The attackers behind the SoakSoak malware campaign are continuing to modify their tactics and have infected a new group of Web sites. The Javascript code that the attackers target with the malware has also changed.
Last week, Google took the step of blacklisting thousands of sites that had been infected by SoakSoak. The malware is targeting WordPress sites and the attackers can inject their malicious code into various Javascript files. Originally, the attackers were targeting wp-includes/template-loader.php, and once the file is modified, the attackers’ Javascript can appear on every page on an infected site. That code will then download malware from a remote domain.
The attackers have now begun targeting a different file, wp-includes/js/json2.min.js, which is being modified to load a malicious Flash file.
“The hidden iFrame URL in swfobjct.swf now depends on another script from hxxp://ads .akeemdom . com/db26, also loaded by malware in json2.min.js,” researchers at Sucuri wrote in an analysis of the attack.
The SoakSoak malware campaign is targeting older versions of a popular WordPress plugin called RevSlider. Versions prior to 4.2 are being exploited, Denis Sinegubko of Sucuri said. The vulnerability in the plugin was disclosed several months ago and was discussed on underground forums.

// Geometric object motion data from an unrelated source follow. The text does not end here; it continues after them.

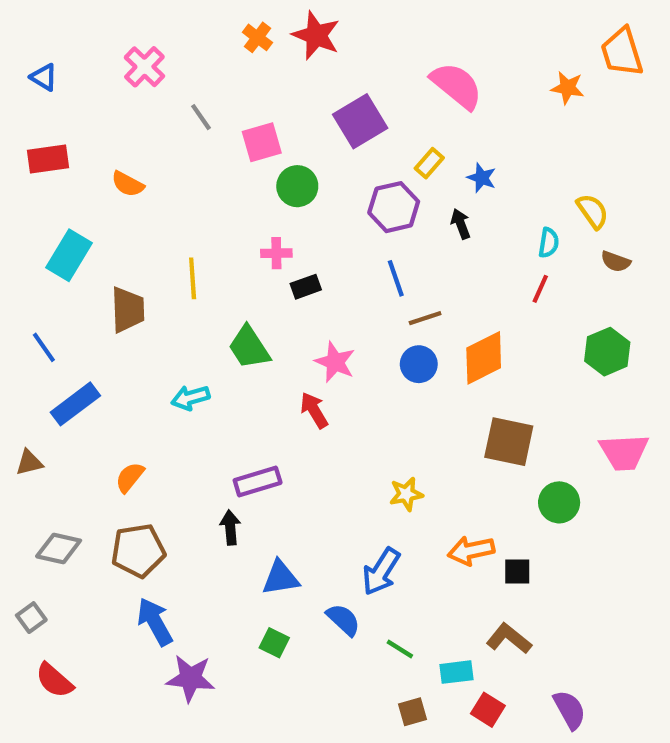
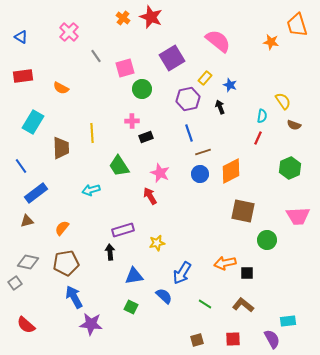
brown triangle: (29, 463) -> (27, 221), moved
yellow star: (406, 494) -> (157, 243), moved
gray square: (31, 618) -> (15, 283), moved
green line: (400, 649) -> (205, 304), moved
cyan rectangle: (456, 672) -> (288, 321), moved
red square: (488, 710) -> (233, 339), turned -35

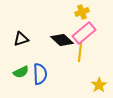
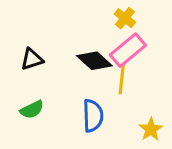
yellow cross: (82, 12) -> (125, 18), turned -32
blue semicircle: (40, 74) -> (93, 116), moved

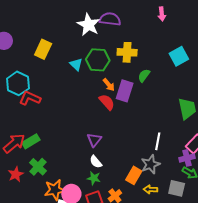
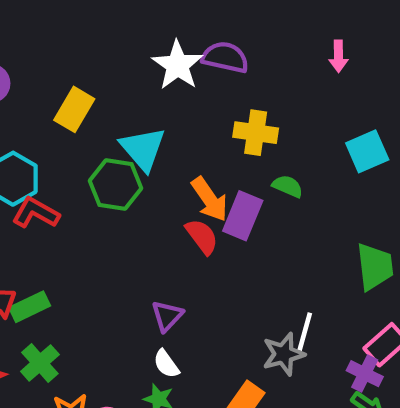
green hexagon: (98, 60) -> (115, 184), moved
cyan triangle: (76, 64) -> (143, 149), size x1.6
green semicircle: (144, 75) -> (288, 186), turned 72
orange arrow: (109, 85) -> (210, 199), size x1.5
purple cross: (187, 158) -> (365, 374), turned 35
gray star: (150, 164) -> (284, 354), moved

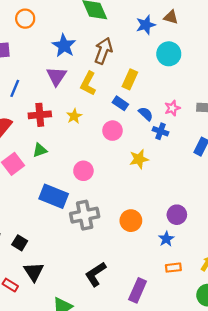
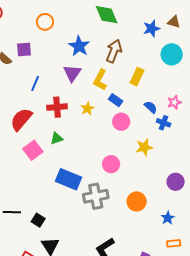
blue rectangle: (120, 103) -> (116, 100), moved
pink circle: (83, 171) -> (111, 164), moved
purple circle: (177, 215) -> (176, 182), moved

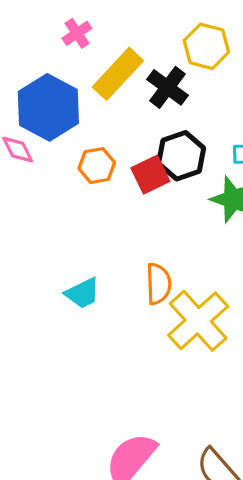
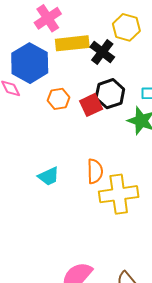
pink cross: (77, 33) -> (48, 18), size x1.5
yellow rectangle: (118, 74) -> (72, 43), turned 40
yellow cross: (198, 321) -> (119, 194), turned 33

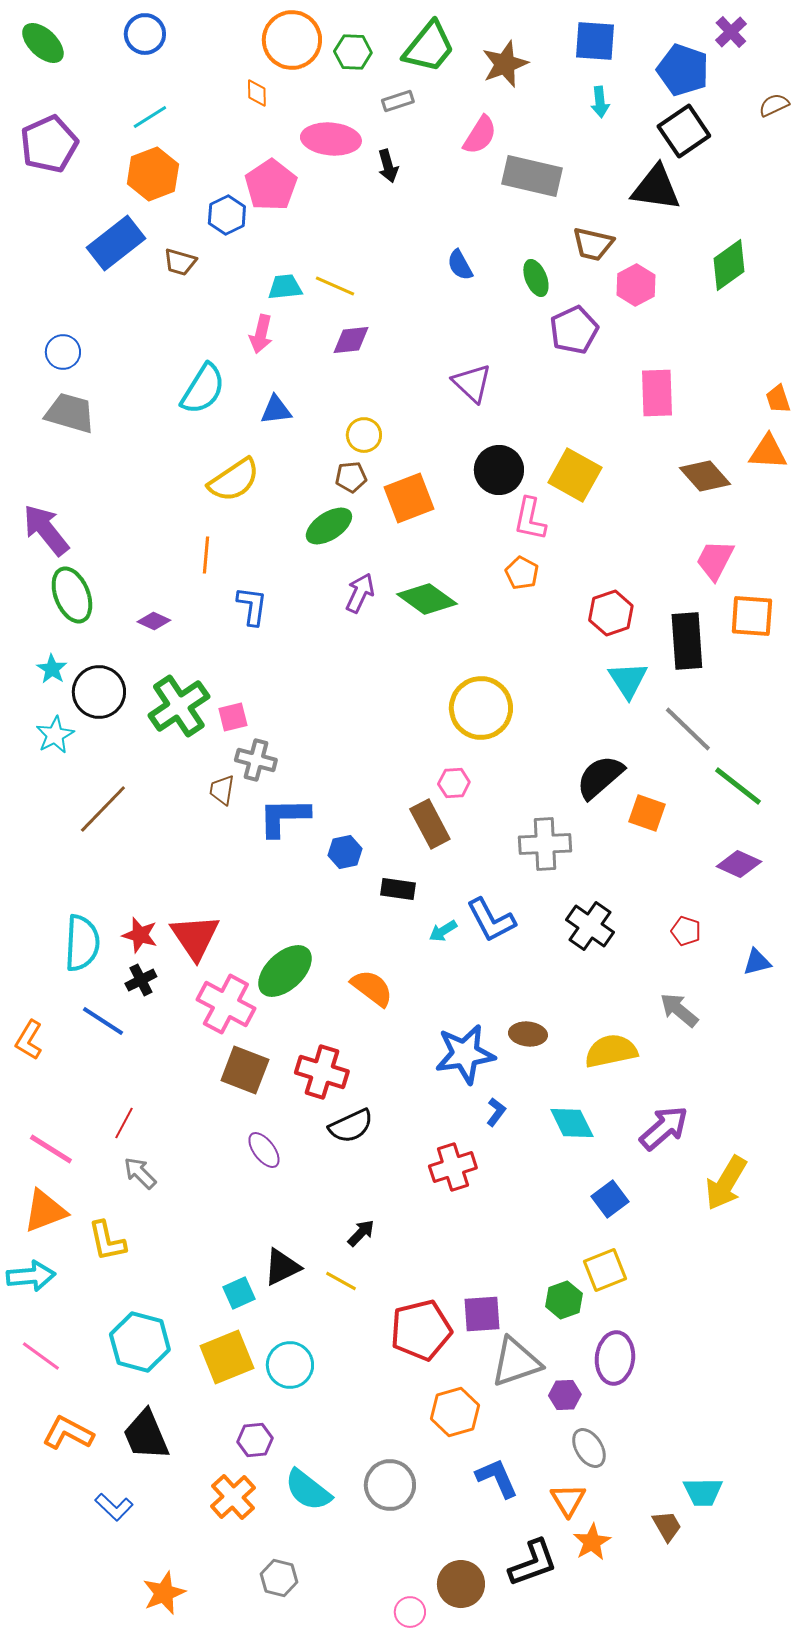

“The biggest issue is that the RevSlider plugin is a premium plugin, it’s not something everyone can easily upgrade and that in itself becomes a disaster for website owner. Some website owners don’t even know they have it as it’s been packaged and bundled into their themes,” Daniel Cid of Sucuri wrote last week.
The vulnerability was patched silently by the plugin’s developers, but sites that have not been updated are still vulnerable to these kinds of attacks.